• Your task:
Report each line from the entries in which "lines" can be found.

• Material for this task:
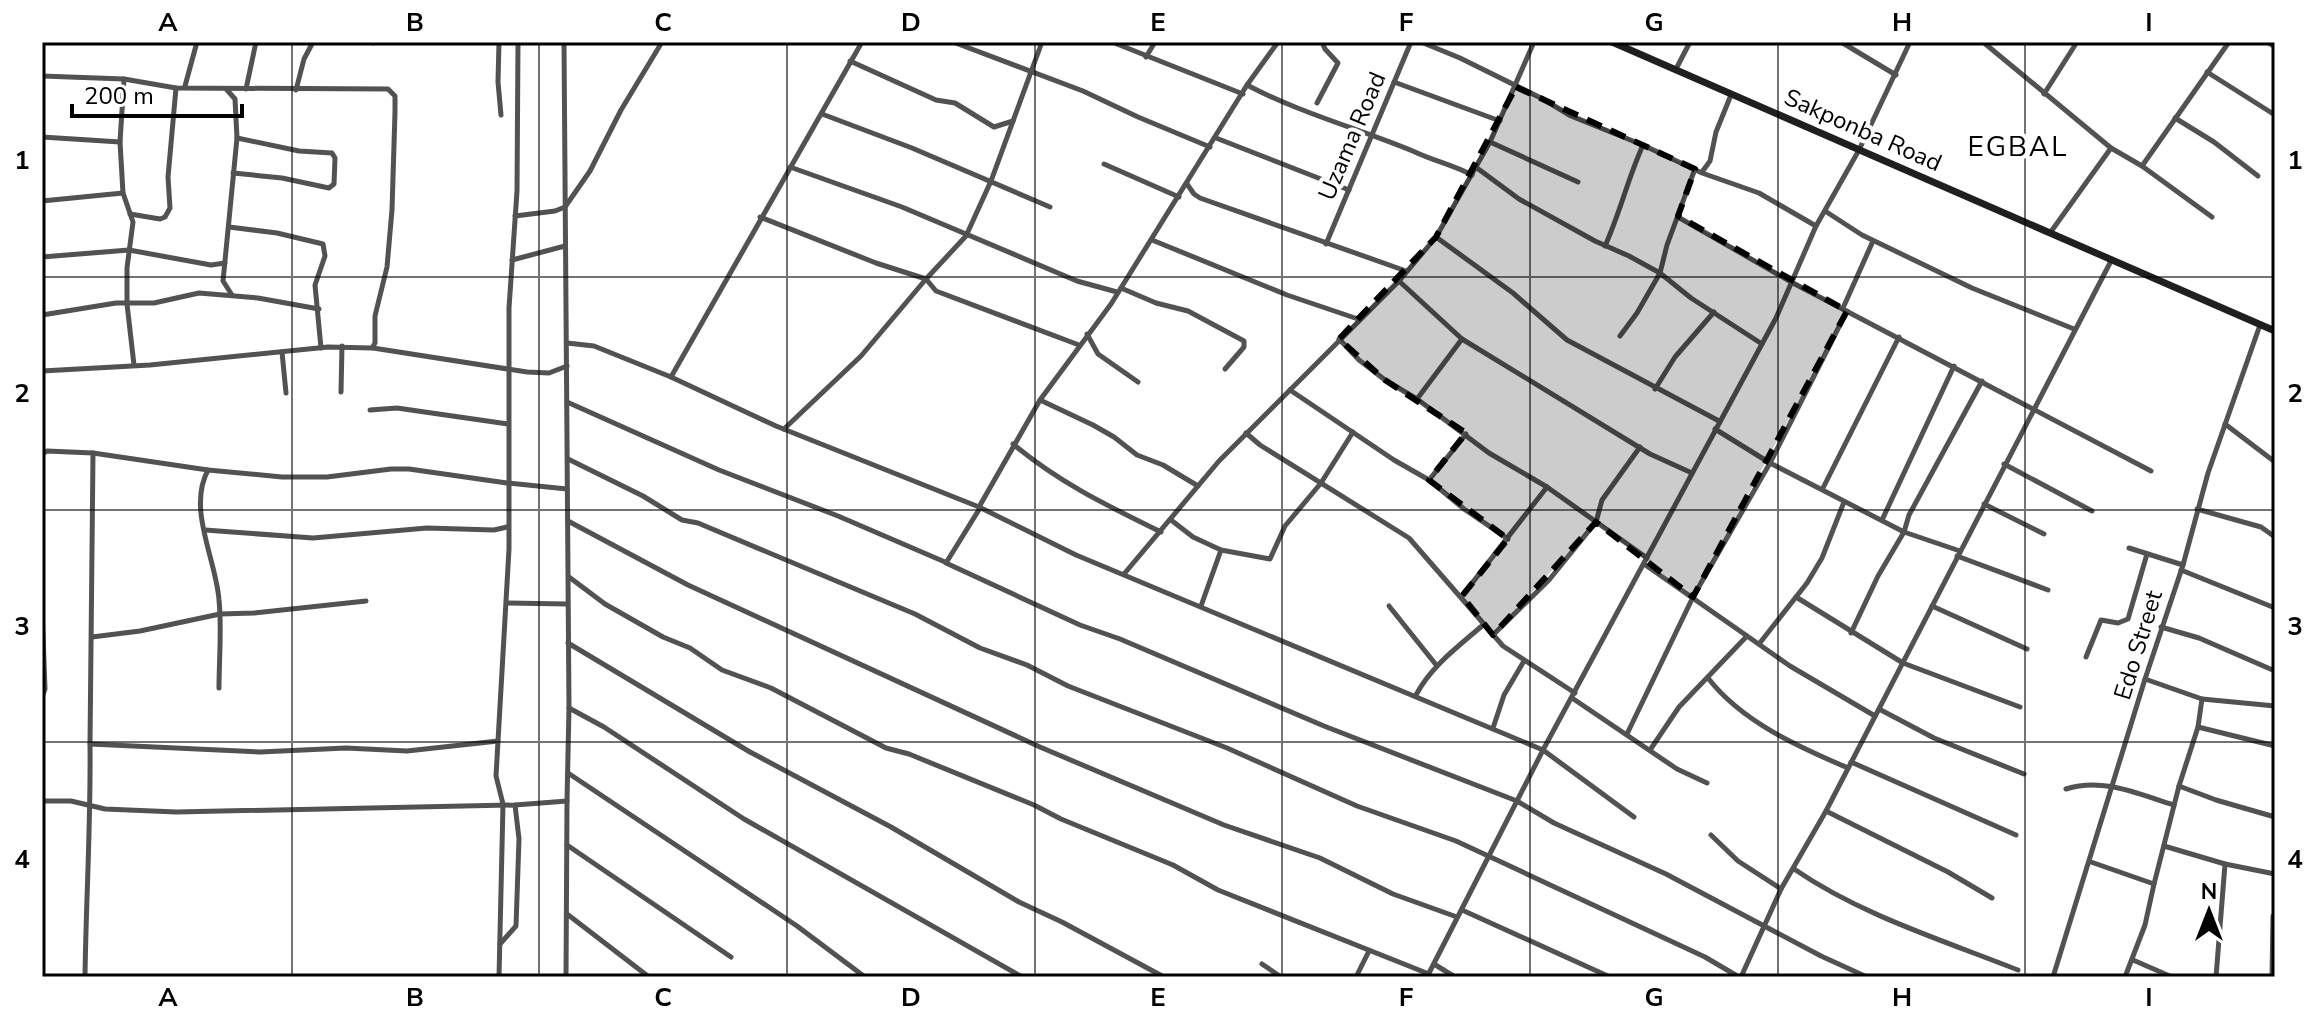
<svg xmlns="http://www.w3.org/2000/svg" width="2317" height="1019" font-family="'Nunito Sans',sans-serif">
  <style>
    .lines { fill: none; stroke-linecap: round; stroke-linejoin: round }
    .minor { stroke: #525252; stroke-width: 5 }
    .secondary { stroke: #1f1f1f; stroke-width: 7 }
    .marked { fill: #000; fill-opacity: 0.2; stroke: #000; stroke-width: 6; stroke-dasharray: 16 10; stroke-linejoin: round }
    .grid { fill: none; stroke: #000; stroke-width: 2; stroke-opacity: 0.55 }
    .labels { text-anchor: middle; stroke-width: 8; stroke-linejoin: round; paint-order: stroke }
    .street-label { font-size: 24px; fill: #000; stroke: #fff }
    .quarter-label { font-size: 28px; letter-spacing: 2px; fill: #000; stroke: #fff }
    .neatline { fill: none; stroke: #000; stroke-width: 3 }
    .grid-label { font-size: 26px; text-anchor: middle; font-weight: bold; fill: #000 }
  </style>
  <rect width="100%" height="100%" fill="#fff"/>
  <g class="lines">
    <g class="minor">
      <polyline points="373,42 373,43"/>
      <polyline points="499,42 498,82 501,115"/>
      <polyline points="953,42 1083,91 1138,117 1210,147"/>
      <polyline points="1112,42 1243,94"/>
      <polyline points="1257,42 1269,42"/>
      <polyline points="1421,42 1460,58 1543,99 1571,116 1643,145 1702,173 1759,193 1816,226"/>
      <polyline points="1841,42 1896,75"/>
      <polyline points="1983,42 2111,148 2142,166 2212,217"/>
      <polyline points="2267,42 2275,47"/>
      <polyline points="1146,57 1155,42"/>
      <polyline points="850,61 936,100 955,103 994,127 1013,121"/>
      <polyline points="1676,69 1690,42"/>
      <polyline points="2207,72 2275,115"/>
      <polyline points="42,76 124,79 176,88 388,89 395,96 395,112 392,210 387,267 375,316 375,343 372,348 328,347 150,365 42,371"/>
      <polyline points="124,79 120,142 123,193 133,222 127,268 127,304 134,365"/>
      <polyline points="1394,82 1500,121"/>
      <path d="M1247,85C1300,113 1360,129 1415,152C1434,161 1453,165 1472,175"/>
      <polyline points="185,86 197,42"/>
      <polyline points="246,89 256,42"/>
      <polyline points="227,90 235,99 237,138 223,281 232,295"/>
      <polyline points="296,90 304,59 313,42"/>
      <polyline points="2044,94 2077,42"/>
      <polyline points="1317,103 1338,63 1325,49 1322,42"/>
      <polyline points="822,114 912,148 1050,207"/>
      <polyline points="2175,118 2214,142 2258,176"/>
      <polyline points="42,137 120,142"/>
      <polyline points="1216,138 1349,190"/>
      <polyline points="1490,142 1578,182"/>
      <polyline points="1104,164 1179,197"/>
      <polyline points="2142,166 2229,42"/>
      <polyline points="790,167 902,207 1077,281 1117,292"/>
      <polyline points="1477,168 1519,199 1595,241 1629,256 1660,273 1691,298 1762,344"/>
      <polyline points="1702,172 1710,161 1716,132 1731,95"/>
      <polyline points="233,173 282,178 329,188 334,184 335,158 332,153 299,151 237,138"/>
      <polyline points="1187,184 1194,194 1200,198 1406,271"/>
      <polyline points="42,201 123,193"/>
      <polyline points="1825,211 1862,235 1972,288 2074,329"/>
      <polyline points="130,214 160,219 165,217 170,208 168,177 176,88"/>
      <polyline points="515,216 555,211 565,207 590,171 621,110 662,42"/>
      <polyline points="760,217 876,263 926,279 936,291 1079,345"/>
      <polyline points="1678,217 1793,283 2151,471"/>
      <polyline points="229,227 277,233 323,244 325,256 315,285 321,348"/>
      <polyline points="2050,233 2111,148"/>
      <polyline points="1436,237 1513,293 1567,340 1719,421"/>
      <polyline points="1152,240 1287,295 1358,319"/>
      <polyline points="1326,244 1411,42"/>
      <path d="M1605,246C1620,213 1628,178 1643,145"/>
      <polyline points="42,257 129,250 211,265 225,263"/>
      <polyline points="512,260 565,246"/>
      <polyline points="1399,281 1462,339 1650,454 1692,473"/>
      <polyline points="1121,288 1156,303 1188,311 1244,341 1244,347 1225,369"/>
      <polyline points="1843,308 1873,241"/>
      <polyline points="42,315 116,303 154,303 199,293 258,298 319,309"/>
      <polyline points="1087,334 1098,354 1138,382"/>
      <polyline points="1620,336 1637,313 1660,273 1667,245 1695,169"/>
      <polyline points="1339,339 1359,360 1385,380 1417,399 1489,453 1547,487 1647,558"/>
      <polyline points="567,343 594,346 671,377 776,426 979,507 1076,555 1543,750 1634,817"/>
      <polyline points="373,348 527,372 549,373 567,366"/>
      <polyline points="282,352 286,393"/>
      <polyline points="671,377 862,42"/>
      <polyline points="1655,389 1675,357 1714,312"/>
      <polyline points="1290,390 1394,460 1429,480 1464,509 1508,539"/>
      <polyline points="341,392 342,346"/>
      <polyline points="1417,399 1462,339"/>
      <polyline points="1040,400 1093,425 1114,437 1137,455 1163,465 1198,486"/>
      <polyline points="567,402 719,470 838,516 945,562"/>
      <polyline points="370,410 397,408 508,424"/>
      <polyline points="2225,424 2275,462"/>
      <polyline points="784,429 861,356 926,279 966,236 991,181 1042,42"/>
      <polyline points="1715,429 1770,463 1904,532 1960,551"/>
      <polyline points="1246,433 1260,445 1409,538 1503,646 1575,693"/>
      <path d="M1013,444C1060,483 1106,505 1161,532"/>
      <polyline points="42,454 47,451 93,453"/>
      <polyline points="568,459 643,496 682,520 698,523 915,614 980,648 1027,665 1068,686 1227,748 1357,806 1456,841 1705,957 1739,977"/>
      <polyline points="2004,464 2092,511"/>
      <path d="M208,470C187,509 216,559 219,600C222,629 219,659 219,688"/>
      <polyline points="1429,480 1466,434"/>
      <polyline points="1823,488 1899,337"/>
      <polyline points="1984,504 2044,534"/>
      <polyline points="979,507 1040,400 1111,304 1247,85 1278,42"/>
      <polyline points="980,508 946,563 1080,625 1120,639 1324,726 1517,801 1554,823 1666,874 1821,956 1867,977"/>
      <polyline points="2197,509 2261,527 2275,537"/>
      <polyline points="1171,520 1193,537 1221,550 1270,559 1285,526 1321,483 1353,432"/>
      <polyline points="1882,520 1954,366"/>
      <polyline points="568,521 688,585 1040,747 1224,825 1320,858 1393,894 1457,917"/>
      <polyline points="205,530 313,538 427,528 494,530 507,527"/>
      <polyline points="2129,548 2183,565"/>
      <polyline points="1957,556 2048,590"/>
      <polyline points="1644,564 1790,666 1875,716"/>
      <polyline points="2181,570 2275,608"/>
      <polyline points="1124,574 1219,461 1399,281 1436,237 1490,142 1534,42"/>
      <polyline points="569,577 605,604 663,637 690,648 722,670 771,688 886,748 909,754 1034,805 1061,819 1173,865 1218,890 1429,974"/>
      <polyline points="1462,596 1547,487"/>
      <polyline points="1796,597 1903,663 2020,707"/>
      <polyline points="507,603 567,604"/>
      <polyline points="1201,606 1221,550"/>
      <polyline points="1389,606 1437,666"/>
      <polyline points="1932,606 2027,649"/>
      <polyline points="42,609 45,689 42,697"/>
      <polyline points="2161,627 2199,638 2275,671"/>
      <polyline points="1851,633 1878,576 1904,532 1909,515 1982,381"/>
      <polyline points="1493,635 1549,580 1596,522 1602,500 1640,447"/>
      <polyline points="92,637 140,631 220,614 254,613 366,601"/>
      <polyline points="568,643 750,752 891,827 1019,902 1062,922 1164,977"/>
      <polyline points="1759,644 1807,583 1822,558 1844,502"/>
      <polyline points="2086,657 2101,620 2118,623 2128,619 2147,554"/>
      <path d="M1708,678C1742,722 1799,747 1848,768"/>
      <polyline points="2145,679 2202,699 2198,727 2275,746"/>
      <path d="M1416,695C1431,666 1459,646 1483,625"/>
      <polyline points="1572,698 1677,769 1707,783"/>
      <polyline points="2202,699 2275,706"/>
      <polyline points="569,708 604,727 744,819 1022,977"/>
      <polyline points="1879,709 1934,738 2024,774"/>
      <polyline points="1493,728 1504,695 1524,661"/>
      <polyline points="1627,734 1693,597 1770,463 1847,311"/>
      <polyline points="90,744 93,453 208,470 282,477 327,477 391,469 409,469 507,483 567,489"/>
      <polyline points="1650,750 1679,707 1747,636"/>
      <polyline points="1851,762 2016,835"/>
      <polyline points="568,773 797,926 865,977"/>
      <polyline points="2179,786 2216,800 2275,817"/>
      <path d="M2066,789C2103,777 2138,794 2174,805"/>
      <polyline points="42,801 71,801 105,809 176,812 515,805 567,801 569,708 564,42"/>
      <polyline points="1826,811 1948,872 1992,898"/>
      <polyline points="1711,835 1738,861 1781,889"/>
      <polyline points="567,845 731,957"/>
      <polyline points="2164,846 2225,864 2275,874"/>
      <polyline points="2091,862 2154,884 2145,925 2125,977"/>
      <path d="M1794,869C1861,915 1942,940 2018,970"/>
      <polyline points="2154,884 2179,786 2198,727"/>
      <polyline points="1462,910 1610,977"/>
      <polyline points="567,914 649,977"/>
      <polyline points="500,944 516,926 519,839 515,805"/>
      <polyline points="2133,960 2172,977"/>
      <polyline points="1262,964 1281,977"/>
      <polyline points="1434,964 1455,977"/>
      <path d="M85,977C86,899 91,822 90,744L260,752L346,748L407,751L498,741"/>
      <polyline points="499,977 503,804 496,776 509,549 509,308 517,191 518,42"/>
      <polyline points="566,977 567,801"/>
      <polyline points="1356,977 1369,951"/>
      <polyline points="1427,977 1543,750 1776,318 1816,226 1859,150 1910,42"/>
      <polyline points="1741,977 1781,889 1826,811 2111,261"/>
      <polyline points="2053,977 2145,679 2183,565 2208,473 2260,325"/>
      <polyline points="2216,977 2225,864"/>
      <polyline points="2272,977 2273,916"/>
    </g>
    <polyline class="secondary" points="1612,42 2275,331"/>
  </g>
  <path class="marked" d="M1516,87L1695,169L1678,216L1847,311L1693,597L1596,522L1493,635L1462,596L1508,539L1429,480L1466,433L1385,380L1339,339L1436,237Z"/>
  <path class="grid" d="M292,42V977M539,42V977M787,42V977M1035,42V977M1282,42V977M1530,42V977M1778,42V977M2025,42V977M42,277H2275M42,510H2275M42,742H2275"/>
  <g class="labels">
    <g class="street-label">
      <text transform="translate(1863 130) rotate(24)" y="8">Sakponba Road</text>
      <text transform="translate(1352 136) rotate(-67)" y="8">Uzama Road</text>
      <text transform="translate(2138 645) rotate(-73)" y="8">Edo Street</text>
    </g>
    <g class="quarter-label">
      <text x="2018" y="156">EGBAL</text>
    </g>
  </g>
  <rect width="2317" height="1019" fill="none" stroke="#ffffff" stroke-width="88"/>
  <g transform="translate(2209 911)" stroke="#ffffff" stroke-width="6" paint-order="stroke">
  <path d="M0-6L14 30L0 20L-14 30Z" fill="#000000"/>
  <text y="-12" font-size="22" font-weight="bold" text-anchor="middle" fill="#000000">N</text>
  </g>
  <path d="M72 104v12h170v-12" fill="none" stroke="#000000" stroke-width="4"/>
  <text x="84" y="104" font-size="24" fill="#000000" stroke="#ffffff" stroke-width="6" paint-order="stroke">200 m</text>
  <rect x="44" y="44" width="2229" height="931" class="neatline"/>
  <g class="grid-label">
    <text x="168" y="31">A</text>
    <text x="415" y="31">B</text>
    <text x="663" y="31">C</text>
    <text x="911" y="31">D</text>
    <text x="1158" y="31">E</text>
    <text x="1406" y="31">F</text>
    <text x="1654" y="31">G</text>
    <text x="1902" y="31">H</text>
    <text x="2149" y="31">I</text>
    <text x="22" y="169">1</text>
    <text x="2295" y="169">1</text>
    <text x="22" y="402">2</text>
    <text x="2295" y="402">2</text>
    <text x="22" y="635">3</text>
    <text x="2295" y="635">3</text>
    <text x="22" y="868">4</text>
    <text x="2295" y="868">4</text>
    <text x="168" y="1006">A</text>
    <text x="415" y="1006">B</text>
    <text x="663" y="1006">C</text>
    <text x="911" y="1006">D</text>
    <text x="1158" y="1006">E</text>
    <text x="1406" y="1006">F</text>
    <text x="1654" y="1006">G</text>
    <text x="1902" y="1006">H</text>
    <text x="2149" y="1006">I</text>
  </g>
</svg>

• Output of the exercise:
    .lines { fill: none; stroke-linecap: round; stroke-linejoin: round }
  <g class="lines">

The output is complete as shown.